Pegawai Kejagung Beberkan Catatan Buruk Kinerja Jaksa Pinangki hingga Turun Pangkat
DOK. ANTARA/ Jaksa PInangki Sirna Malasari dalam persidangan

Bagikan:

JAKARTA - Jaksa Penuntut Umum (JPU) menghadirkan pegawai Kejaksaan Agung (Kejagung) Luphia Claudia Huae sebagai saksi dalam perkara dugaan gratifikasi pengurusan fatwa Mahkamah Agung (MA) atas terdakwa jaksa Pinangki Sirna Malasari. Dalam persidangan Luphia menyebut Pinangki  sempat diberi sanksi berupa penurunan pangkat pada 2012.

Riwayat pemberian sanksi terhadap jaksa Pinangki diketahui setelah tim Pemeriksa Intelijen pada Inspektorat V Jamwas Kejaksaan Agung menelusuri data pribadinya.

Pemberian sanksi berdasarkan keputusan Wakil Jaksa Agung RI Nomor 014/b/wja/01/2012 tanggal 13 Januari 2012.

"Ditemukan bahwa saudara terdakwa Dr Pinangki Sirna Malasari pada tahun 2012 berdasarkan keputusan Wakil Jaksa Agung RI Nomor kep-014/b/wja/01/2012 tanggal 13 Januari 2012, pernah dijatuhi hukuman disiplin tingkat sedang berupa penurunan pangkat setingkat lebih rendah, selama 1 tahun," ujar Luphia dalam persidangan di Pengadilan Tipikor, Jakarta Pusat, Senin, 30 November.

Penelusuran data pribadi ketika tim pemeriksa akan meminta keterangan jaksa Pinangki terkait unggahan salah satu akun Twitter dengan sebuah foto yang menunjukkan Pinangki bersama Joko Tjandra.

Selain itu, dalam pemeriksaan juga diketahui melakukan perjalanan dinas tanpa izin pada 2019. Tercatat 11 perjalanan yang dilakukan, 2 di antarnya tanpa izin atasan.

"11 kali perjalanan dinas di tahun 2019 itu pada 26 Maret, 22 Mei, 1 Juni, 26 Juni, 9 Agustus, 3 September, 4 Oktober, 19 November, 10 November, 25 November, dan 19 Desember.

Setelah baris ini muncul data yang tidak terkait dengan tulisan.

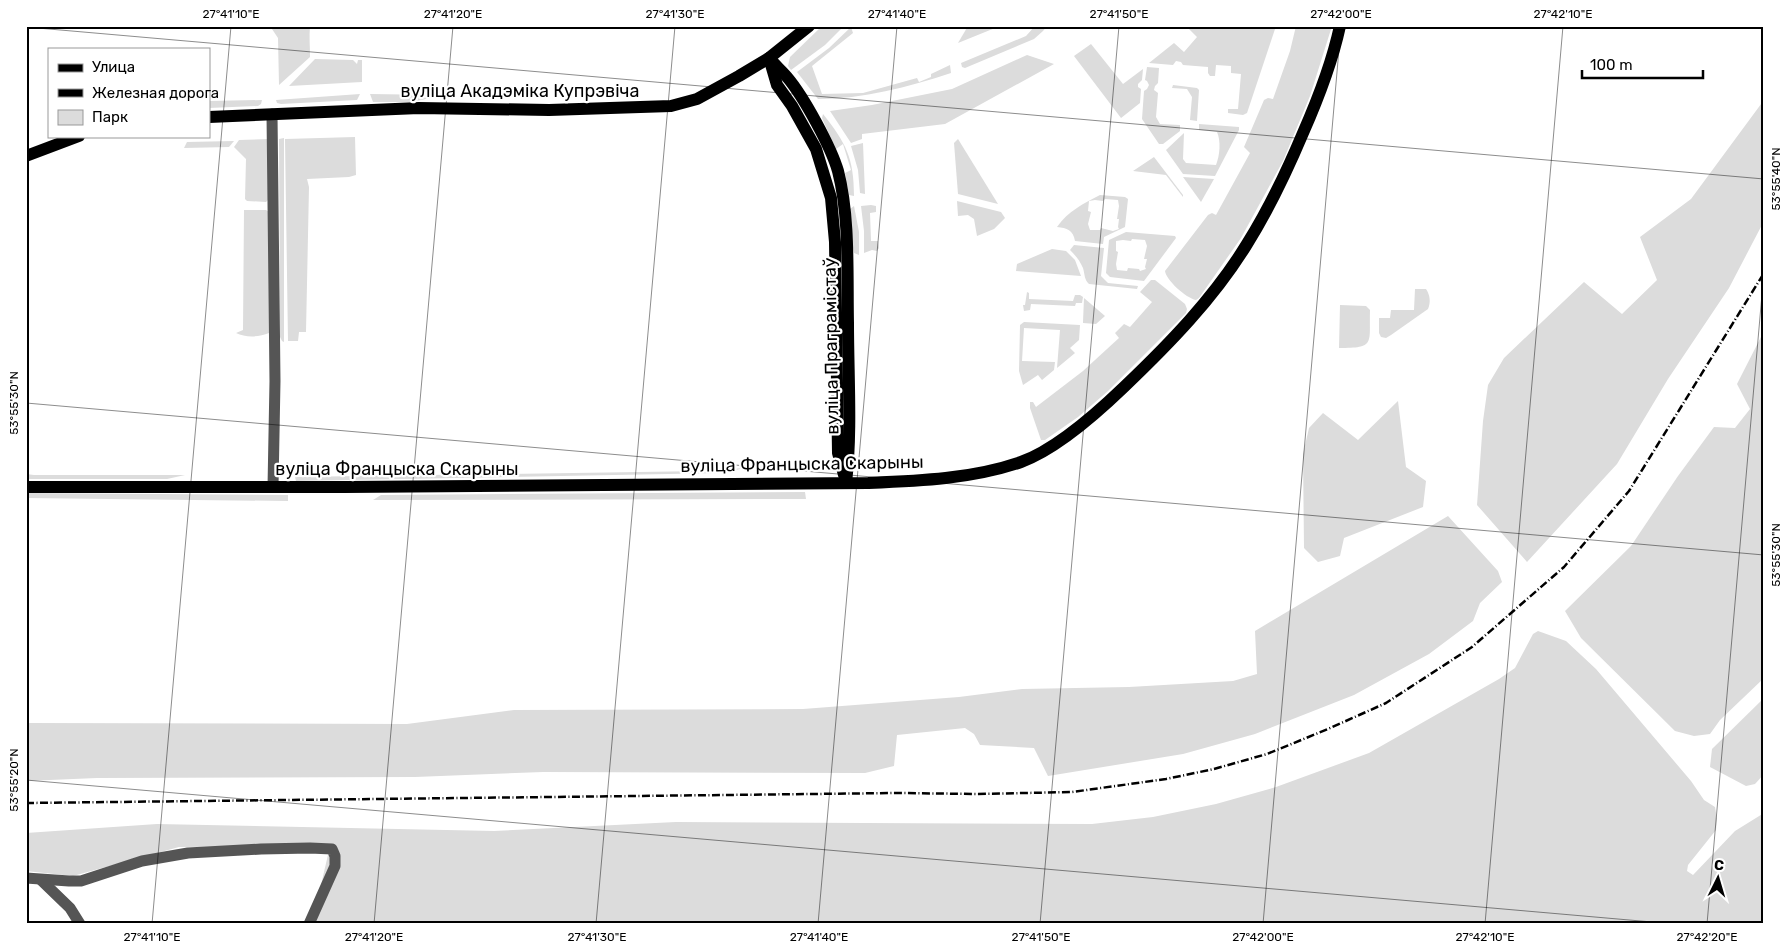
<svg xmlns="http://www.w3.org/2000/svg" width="1790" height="950" viewBox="0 0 1790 950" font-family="Rubik,sans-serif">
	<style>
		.green { fill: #dcdcdc; fill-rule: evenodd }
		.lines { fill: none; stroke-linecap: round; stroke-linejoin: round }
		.minor { stroke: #555; stroke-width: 11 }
		.major { stroke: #000; stroke-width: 12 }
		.rail { stroke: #000; stroke-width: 2.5; stroke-dasharray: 8 2.5 1 2.5; stroke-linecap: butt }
		.ticks { fill: none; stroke: #000; stroke-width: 1; stroke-opacity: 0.45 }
		.labels { text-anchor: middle; stroke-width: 4.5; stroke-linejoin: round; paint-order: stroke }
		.street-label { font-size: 18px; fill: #000; stroke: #fff }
		.neatline { fill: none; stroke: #000; stroke-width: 2 }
		.ticks-label { font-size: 12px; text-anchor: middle; fill: #000 }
	</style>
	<rect width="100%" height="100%" fill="#fff"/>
	<g class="green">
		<path d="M270,26H310C309,37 310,46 310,57L279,85L278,38Z"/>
		<path d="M822,26L843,27L825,45L791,70L788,66L790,57Z"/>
		<path d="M968,26H1000L958,43Z"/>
		<path d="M1035,26H1047L1043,31L1034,39L965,68L962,67L961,63L1026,36Z"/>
		<path d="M1189,26H1276L1247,113L1243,115L1228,113V109H1238L1241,74L1231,73V66L1216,65L1215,76H1210L1208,73V67L1183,65L1181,62L1176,61L1173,65L1149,63L1174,43L1184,52L1197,37L1188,28Z"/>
		<path d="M1296,26H1332L1310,96L1283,161L1241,238L1199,298L1196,300C1186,298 1166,280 1165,271L1208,215L1212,213L1216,215L1250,153L1244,147L1264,100L1268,98L1273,99L1290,51Z"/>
		<path d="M851,27L853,33L812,66L822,94L863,93L917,78L919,82L931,77V74L950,65L951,73C908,87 863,99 818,99L797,72L829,48Z"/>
		<path d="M1091,44L1123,84L1143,69L1142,80L1138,84V87L1141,89L1140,103L1121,118L1074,56Z"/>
		<path d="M1027,55L1054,64L945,124L862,134V139L851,143L830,111L872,105L952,89Z"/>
		<path d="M315,59L353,60L357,64L358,60H362V82L289,86Z"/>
		<path d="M1147,67L1159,68L1158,83L1155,86L1154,90L1158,93L1156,117L1160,124L1180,125V131L1163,144H1159L1142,119L1144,91L1147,89L1149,85L1147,81L1145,80Z"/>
		<path d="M1173,85L1197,88L1199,90L1197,121L1190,120L1192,97L1187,89L1172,88Z"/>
		<path d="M360,94L357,100L281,104L277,103L276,100Z"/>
		<path d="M370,94L438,95L441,96L411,102H373Z"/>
		<path d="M262,100L261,104L258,106L209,108V101Z"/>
		<path d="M1764,100V221L1729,288L1668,379L1617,464L1527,562L1477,505L1483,421L1488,385L1504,358L1584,282L1622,314L1657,280L1640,237L1691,199Z"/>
		<path d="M823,114C846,143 854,158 854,196L849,195L845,173L851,170L843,144L836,149L822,118Z"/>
		<path d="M1199,124L1239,127V130L1215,176L1183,174L1166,150L1184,133L1183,159L1186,163L1216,165C1220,155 1221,141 1217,132L1199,130Z"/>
		<path d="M355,137L356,175L349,177L307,179L309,187L306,332H299L298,341H288L285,139Z"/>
		<path d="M284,138V342L282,341L280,337L279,139Z"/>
		<path d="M270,139L268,200L266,202L247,201L245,199L246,159L234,147L239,140Z"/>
		<path d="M958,139L998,204L958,194L954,143Z"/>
		<path d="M234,141L229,147L184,148L187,142Z"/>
		<path d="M863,143L865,194L860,193L858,170L851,146Z"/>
		<path d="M1154,157L1183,195V197L1166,175L1133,171Z"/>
		<path d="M1183,177L1214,179L1201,202Z"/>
		<path d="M1100,195L1125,197L1128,199L1125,227L1104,237L1103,244L1075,241C1073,230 1067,228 1057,227C1068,211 1083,204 1100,195ZM1105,199L1118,200L1119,206L1117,219H1119L1118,227L1119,229L1113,231L1101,228L1100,230H1090L1088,224L1091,212L1088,211L1089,201L1095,200L1103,201Z"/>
		<path d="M957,201L1001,212L1005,218L994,229L977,236L974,219L968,215L958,216Z"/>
		<path d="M871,205L876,206V212L870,213L871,241H878L879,248L877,251L872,250L864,253V231L861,206Z"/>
		<path d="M854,206L859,232V255L854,253L853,248L850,209Z"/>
		<path d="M244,210H266L269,212L270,327L269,333C259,337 246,338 236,333L243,330Z"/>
		<path d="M1126,232L1175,236L1176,238L1144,281L1110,277L1106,273L1109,240ZM1132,239L1145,240L1147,246L1144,259H1147L1145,267L1146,269L1140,271L1139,269L1128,268L1127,271L1117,270L1116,264L1118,252L1116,251V241L1123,240L1131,241Z"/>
		<path d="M1074,245L1104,248L1101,276L1108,283L1138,286L1137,289L1089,284C1084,279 1085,275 1083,268C1080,261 1076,256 1070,250Z"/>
		<path d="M1052,249L1066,251L1075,260L1081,276L1016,271L1017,264Z"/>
		<path d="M1151,280H1155L1185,304L1187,309L1186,313L1108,391L1078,417L1045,440H1041L1030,408V402H1033L1036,407L1083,371L1119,338L1115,333L1124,324L1130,327L1152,302L1140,292Z"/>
		<path d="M1415,289H1426C1430,295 1431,302 1428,309L1391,335L1386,338L1381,337L1379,333V318H1390L1391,310H1414Z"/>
		<path d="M1027,292L1029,293V299L1073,301L1075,295H1080L1083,297L1082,303H1076L1075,306L1031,304L1030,310L1024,311L1023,305H1025Z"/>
		<path d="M1084,298L1105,316L1096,324L1083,323V322Z"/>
		<path d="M1340,305L1366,306L1370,310C1369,344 1376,348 1339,348Z"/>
		<path d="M1024,322L1080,325L1079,340L1070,348L1075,353L1057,368L1060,330L1024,328L1022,361L1055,362L1054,370L1042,380L1038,375L1023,385L1019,371L1020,325Z"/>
		<path d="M1764,331V678L1720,720L1710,734L1694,736L1675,731L1581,638L1565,611L1631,546L1678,476L1714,427L1735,428L1750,409L1737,384Z"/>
		<path d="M1398,401L1406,467L1426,481L1423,507L1344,538L1340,556L1318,562L1304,548L1303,454L1309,428L1323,413L1358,440Z"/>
		<path d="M745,468L722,473L296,481L295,477L704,471Z"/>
		<path d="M26,474L34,475H185L167,479H26Z"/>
		<path d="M805,492L806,499L373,500L381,495Z"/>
		<path d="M26,493L288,495V501L26,498Z"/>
		<path d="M1448,516L1498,571L1502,582L1480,603L1473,621L1429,654L1354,695L1255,734L1183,754L1048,776L1034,748L980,745L974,734L965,728L897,735L894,766L865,773L543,772L415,777L97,778L26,781V723L407,724L514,710L803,709L959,697L1022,689L1129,687L1233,681L1257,674L1255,631Z"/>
		<path d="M1538,631L1566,641L1596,669L1691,781L1704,800L1715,807L1717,819L1716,830L1688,865L1687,871L1693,875L1735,831L1764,813V924H312L330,846L179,847L73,876L26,871V833L157,824L494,831L676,822L1092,824L1153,817L1216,804L1276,787L1369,753L1499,679L1515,668L1533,634Z"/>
		<path d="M1764,698V774L1755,784L1746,786L1710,767L1712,749Z"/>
	</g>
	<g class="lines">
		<g class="minor">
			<path d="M272,114L275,381L273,487"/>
			<path d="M26,878L69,881H81L142,861L188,853L261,849L310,848L332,849L335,856V866L309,924"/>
			<path d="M41,880L70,908L80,924"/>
		</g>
		<g class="major">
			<path d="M769,58C775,65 782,71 787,77C804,97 831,147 838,171C850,217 847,276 848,323C848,376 852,430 846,483"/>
			<path d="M770,61L777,85L792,106L816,149L831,198L835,242L838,453L844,475"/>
			<path d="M209,117L419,108L549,110L671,106L697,99L739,76L769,58L809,26"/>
			<path d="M26,156L79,136"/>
			<path d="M26,487H345L868,483C919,481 972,479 1021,462C1057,449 1097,413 1124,387C1169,344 1214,298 1247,244C1269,209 1287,171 1303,133C1318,99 1332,63 1340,26"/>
		</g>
		<path class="rail" d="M26,803L898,793L978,794L1072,792L1166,779L1214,769L1267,754L1328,729L1386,703L1472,647L1564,567L1629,491L1764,273"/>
	</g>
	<path class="ticks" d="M26,27L1764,179M26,403L1764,555M26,780L1675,924M152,924L231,26M374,924L453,26M596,924L675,26M818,924L897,26M1040,924L1119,26M1263,924L1341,26M1485,924L1563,26M1707,924L1764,271"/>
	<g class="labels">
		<g class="street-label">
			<text x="520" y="97">вуліца Акадэміка Купрэвіча</text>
			<text transform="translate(831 346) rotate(-91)" y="6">вуліца Праграмістаў</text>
			<text transform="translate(802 464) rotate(-1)" y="6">вуліца Францыска Скарыны</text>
			<text x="397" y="475">вуліца Францыска Скарыны</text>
		</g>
	</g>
	<rect width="1790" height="950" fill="none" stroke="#ffffff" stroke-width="55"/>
	<rect x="48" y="48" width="162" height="90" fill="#ffffff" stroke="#999999"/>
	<rect x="58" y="64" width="25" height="8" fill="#000000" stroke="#999999"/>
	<text x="92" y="72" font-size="15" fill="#000000">Улица</text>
	<rect x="58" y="89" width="25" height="8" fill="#000000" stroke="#999999"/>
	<text x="92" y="98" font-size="15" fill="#000000">Железная дорога</text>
	<rect x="58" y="110" width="25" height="15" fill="#dcdcdc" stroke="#999999"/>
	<text x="92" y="122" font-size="15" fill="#000000">Парк</text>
	<g transform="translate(1718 878) rotate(5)" stroke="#ffffff" stroke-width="4" paint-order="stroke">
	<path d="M0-4L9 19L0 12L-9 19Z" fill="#000000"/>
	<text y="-8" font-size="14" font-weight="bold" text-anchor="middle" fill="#000000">С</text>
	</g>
	<path d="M1582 70v8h121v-8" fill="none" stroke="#000000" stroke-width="2.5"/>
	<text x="1590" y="70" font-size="15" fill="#000000" stroke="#ffffff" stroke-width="4" paint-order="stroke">100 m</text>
	<rect x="28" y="28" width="1734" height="894" class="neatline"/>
	<g class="ticks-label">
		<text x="231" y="18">27°41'10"E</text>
		<text x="453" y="18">27°41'20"E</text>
		<text x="675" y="18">27°41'30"E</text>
		<text x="897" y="18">27°41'40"E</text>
		<text x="1119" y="18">27°41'50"E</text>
		<text x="1341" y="18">27°42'00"E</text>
		<text x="1563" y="18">27°42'10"E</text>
		<text transform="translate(1776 179) rotate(-90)" y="4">53°55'40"N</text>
		<text transform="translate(14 403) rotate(-90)" y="4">53°55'30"N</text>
		<text transform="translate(1776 555) rotate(-90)" y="4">53°55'30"N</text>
		<text transform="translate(14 780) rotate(-90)" y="4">53°55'20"N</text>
		<text x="152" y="941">27°41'10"E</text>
		<text x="374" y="941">27°41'20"E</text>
		<text x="597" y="941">27°41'30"E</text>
		<text x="819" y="941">27°41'40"E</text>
		<text x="1041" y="941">27°41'50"E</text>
		<text x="1263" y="941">27°42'00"E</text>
		<text x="1485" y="941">27°42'10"E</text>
		<text x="1707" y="941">27°42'20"E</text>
	</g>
</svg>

Itu ada dua yang dapat izin yaitu pada tanggal 1 Juni dan 3 September, dengan demikian tidak dapat izin," papar Luphia.

Dengan adanya pelanggaran itu, maka diputuskan untuk memberikan sanksi terhadap Pinangki. Dia dijatuhi sanksi berupa pembebasan dari jabatan struktural pada 29 Juli 2020.

"Kemudian ada penjatuhan hukuman disiplin terhadap terdakwa yakni pada 20 Juli 2020 dengan surat Wakil Jaksa Agung RI tanggal 29 Juli 2020 dengan penjatuhan hukuman disiplin tingkat berat, pembebasan dari jabatan struktutal," ujar Luphia. 

Adapun dalam perkara ini, jaksa Pinangki didakwa dengan tiga dakwaan, yaitu pertama dakwaan penerimaan suap sebesar 500.000 dolar AS (sekitar Rp7,4 miliar) dari terpidana kasus cessie Bank Bali Djoko Soegiarto Tjandra.

Kedua, dakwaan pencucian uang yang berasal dari penerimaan suap sebesar 444.900 dolar atau sekitar Rp6.219.380.900,00 sebagai uang pemberian Djoko Tjandra untuk pengurusan fatwa ke MA.

Ketiga, Pinangki didakwa melakukan pemufakatan jahat bersama dengan Andi Irfan Jaya dan Djoko Tjandra untuk menyuap pejabat di Kejagung dan MA senilai 10 juta dolar AS.